# Page excerpt

According to an article by Albert May of The San Francisco Call, Miss Head's School prevailed by a score of 5-4 on a last-minute basket. Although only women were permitted to attend the game, May managed to arrive early and conceal himself in Harmon Gym. May's article demonstrates the condescension and sexism with which women athletes were faced from the very beginning. Under the headline, "Berkeley Beauties Have a Glorious Game," May provided very little information about the actual game, instead spending most of the article describing the physical appearance and the clothing of the players. He described the Cal team as, "nine of the handsomest, best-shaped, loveliest co-eds in the whole world," who were "costumed in blue bathing suits with gold ribbons," although May later conceded that they were actually wearing "gymnasium outfits." And he described the team from Miss Head's School as "nine cute little misses." He did concede, however, that the players on both teams played hard and were thrilled to be able to play a competitive sport:

All the fair athletes were nearly exhausted, and it was absolutely impossible to find a single girl among them which did not have numerous bruises or had not sustained some slight injury. But, oh, how happy were they all. "Now we have a game that beats their old football to pieces," they said, as they painfully filed out of that gymnasium, wrapped in cloaks to hide their torn costumes and shapely figures from masculine eyes.

The Cal women spent the years from 1892 to 1895 playing against prep schools and women's clubs. However, the Cal women did not have an active team in 1896. In the meantime, the women of Stanford University established their own women's basketball team in 1895, and also began playing prep schools and clubs. In February 1896, the Stanford women felt they were ready to beat the Bears, and issued a challenge for a game to the women in Berkeley. A group of Cal women, some of whom had played for the Bears in 1894 and 1895, decided to assemble a team and accepted the Stanford challenge. The game against Stanford would be their first game.

The first women's intercollegiate basketball game ever was set to be played at the Page Street Armory in San Francisco on Saturday, April 4, 1896. In fact, not only was the 1896 Cal-Stanford game the first intercollegiate women's basketball game, it was also the first women's intercollegiate competition in any sport in American history.

The game created quite a stir in the San Francisco Bay Area. As yet, no men's college basketball was being played in the west. In fact, the Cal men would not play their first intercollegiate basketball game until 1907 -- eleven years in the future. So the women were not only pioneers in women's sports, but also pioneers in introducing the brand new sport of basketball to the west coast and into the Cal-Stanford rivalry.

Men continued to be banned from attending the game because it was considered unseemly for them to witness scantily-clad (by the standards of the time) young women running around, rough-housing, and perspiring. In light of the salacious tone of Albert May's article about the 1892 game, it is not surprising that the young women did not wish to be subjected to that type of attitude from male attendees. At Stanford's insistence, even the Cal coach, Walter Magee, was excluded from the game. Despite the ban on men, there was such enormous interest in the contest by the women of Cal and Stanford that it was a sell-out, with an attendance in excess of 700. The admission charge was 50 cents, with a portion of the California team's profits going into a fund to support an upcoming tour of the east coast by the Cal men's track team. Thus, women's sports at Cal began by providing financial support to men's teams.

# Data shown
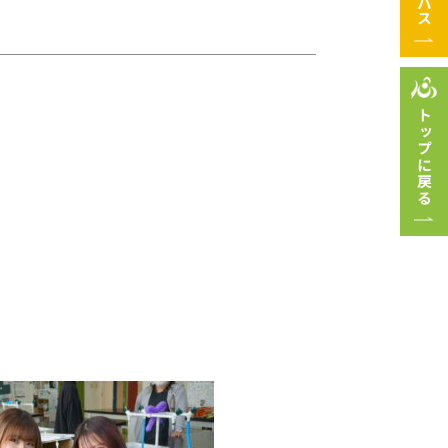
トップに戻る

--

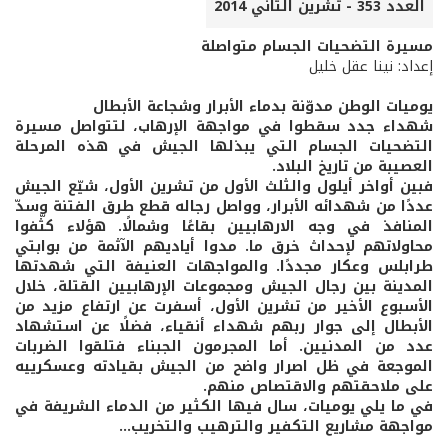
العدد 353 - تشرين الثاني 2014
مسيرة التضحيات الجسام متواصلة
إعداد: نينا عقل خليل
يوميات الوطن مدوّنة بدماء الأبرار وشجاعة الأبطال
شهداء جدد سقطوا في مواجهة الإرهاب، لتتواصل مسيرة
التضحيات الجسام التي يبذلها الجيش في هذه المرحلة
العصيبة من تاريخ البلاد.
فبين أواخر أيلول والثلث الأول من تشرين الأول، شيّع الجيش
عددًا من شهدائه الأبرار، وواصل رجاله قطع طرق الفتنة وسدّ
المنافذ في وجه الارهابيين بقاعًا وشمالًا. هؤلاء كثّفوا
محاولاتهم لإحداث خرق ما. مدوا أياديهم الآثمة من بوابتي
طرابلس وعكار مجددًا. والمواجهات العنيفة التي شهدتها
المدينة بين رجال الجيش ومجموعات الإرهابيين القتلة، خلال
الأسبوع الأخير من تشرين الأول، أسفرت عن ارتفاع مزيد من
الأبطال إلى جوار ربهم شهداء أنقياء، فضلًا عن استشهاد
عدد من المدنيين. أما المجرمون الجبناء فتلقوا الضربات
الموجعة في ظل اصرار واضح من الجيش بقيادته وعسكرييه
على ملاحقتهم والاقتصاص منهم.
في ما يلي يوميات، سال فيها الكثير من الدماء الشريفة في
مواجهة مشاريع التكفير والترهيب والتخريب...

# Task requirements
1 > Translate this sentence from the passage on early women's basketball at Cal into Spanish: "The game created quite a stir in the San Francisco Bay Area."
2 > Continue the passage on early women's basketball at Cal, starting right after its last sentence.

# Your written answers
1 > El partido causó un gran revuelo en el Área de la Bahía de San Francisco.

2 >
The game was played nine-on-nine, in two 20-minute halves. The court was divided into three zones, with three players from each team assigned to, and required to stay within, each zone. There was no dribbling, but players could run no more than five feet before they had to pass the ball to a teammate, while their opponents tried to intercept the pass. The rules for women's basketball laid down by Senda Berenson at Smith College had been written to ensure that the game remained "ladylike," with efforts to bat or snatch the ball away from opponents and other "rough play" banned. But the young women out west were made of sterner stuff, and the team captains, Elizabeth Griswold for California and Stella McCray for Stanford, agreed to rules which allowed their teams to play a more aggressive game than the easterners.

The starting nine players for the University of California in this historic game were Elizabeth Griswold (captain), Mary McCleave, Blanche Terrill, Helen Grace, Clara Williams, Mabel Palmer, Katherine Jones, Edith Brownsill (also student manager), and Edna Robinson. Sarah Hanscom and Bertha Knight were the substitutes.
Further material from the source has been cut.